An emergency beacon which has been triggering massive responses from the RNLI and Coastguard since June has been found – in a skip.
Volunteers from Peterhead had been forced to launch 11 searches of land and coastline for up to two hours at a time in response to emergency position indication radio beacon (EPIRB) distress signals.
The fruitless outings were attributed to one device which had been picked up by satellites within the town.
And yesterday morning it was finally found by an eagle-eyed crewman of the lifeboat when he was passing by the harbour’s skip. David Anderson, Peterhead Lifeboat’s press officer, said: “It looks like it was thrown out. The casing has been cracked and it generally isn’t in a good condition.
“It’s just an assumption, but it looks like it was triggering every time it got wet.”
He added the volunteer involved wanted to play down his part in solving the mystery of the machine.
He said: “He was even reticent about the crew finding out that it was him that found it.
“I was just told he found it within the harbour compound in a waste area, but the machine is with us just now at the lifeboat station.”
A spokeswoman for the Coastguard added that the machine would now be taken offline to prevent it firing again.
How it came to be in the skip, however, remains unknown.
“The RNLI gave us a call just before 12.10pm today, notifying us that they had found the EPIRB in a skip at Peterhead Harbour,” she added.
“We checked it with the ID we had on record and it was found to be the same EPIRB that had been intermittently activating.

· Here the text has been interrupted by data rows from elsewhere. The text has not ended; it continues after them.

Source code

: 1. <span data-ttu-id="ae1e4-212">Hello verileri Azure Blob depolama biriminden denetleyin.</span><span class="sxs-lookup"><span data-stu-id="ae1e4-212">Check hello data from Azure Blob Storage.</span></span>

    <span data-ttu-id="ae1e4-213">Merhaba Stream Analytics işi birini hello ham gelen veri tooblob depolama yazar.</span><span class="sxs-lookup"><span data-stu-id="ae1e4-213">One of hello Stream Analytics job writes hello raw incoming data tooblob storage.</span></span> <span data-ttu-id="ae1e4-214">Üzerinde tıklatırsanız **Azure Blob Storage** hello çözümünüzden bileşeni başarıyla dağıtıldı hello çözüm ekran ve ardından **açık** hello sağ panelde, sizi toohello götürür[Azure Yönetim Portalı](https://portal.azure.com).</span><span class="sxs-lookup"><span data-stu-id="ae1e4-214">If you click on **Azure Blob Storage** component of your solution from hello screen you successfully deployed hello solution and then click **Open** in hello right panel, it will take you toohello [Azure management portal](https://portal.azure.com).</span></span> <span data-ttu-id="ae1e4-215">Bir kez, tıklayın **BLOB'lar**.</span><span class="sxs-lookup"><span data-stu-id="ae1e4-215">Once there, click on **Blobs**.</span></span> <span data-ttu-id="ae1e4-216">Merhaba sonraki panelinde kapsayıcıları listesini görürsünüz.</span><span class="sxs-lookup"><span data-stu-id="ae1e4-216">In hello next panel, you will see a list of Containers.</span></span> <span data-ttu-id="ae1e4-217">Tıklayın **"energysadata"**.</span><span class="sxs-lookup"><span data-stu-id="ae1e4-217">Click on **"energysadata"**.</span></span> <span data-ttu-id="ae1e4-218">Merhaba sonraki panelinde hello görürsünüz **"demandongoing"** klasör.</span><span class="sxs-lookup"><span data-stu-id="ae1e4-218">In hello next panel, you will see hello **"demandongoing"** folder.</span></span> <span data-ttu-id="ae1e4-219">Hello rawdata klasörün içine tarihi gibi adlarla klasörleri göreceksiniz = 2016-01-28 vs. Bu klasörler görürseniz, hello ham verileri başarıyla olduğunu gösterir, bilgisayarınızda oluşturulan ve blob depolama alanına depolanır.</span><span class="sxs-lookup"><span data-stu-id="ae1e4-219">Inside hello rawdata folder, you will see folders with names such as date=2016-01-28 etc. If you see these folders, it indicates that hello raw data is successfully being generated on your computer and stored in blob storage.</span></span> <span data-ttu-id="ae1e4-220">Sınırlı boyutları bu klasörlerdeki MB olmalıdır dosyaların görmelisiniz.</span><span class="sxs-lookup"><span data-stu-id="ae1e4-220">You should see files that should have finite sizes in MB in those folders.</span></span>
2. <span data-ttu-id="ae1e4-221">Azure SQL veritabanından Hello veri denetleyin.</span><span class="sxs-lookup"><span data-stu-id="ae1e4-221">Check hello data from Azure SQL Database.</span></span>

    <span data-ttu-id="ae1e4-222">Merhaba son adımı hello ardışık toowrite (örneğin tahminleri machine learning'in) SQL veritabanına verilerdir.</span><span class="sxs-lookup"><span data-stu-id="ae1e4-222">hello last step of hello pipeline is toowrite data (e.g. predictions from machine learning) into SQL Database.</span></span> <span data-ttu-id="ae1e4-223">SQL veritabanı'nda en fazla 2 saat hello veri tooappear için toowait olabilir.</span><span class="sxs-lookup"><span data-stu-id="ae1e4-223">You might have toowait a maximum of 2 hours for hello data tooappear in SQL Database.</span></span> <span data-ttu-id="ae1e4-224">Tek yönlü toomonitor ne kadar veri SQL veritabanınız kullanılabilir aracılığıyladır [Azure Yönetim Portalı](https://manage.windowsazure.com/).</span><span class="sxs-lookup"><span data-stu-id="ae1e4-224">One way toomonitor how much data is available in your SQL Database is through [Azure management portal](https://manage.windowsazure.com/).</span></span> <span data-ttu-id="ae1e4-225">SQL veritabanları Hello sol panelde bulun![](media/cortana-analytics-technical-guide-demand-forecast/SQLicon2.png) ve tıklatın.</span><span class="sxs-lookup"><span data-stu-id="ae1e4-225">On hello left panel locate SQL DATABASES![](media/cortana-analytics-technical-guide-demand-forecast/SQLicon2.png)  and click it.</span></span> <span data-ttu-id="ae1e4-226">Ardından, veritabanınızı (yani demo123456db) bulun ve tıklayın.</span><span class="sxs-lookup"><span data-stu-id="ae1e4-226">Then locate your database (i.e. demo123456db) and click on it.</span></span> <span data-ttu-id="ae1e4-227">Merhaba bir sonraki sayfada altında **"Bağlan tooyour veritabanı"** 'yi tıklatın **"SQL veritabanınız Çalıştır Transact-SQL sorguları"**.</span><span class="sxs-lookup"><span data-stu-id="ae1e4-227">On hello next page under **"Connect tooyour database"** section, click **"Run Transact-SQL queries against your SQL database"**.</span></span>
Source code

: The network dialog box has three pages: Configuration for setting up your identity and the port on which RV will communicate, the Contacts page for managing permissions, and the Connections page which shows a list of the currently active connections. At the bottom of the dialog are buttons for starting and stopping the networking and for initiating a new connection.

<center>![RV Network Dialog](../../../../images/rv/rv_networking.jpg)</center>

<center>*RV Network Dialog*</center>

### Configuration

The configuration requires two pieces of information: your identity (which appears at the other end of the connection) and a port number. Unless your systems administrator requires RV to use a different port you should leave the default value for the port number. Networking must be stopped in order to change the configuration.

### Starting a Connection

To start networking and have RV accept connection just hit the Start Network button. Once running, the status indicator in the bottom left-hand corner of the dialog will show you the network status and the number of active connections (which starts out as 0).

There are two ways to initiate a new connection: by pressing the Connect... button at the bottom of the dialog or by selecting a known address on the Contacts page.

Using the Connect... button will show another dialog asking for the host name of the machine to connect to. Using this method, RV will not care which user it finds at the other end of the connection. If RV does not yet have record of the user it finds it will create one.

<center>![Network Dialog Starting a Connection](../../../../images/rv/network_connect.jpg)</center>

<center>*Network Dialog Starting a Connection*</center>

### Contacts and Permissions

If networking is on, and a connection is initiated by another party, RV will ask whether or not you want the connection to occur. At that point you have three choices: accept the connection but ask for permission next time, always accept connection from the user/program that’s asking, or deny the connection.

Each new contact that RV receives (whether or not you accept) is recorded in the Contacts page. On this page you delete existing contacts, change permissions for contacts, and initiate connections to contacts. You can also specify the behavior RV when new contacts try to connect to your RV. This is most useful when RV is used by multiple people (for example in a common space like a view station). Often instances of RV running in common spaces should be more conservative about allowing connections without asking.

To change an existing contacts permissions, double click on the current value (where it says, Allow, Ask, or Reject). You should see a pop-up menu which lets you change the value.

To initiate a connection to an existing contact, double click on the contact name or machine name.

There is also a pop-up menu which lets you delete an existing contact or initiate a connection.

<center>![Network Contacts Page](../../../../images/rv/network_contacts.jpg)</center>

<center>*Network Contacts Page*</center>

“It’s now going to be deactivated and its battery taken out. For us, it’s very good news.
“Unfortunately, we still don’t know who the owner was. We have always said we believed it was being triggered accidentally and not as part of a hoax.
“But the best thing an owner can do is to register their EPIRB and then put it on their boat – it’s of no use in a skip.”
Duty controller Kaimes Beasley had previously advised boat owners to check their alarms to help “rule out all possibilities”.
He had been launching vital assets on searches of the area each time it triggered.
Calum Christie, a local coastal officer based with the Buchan Coastguard team, said volunteers were treating each alarm as a “real emergency”.
He said: “When this EPIRB goes off, it is treated as a distress signal, as if someone is in immediate danger and in need of assistance.
“We’ll search until we reach a suitable conclusion.”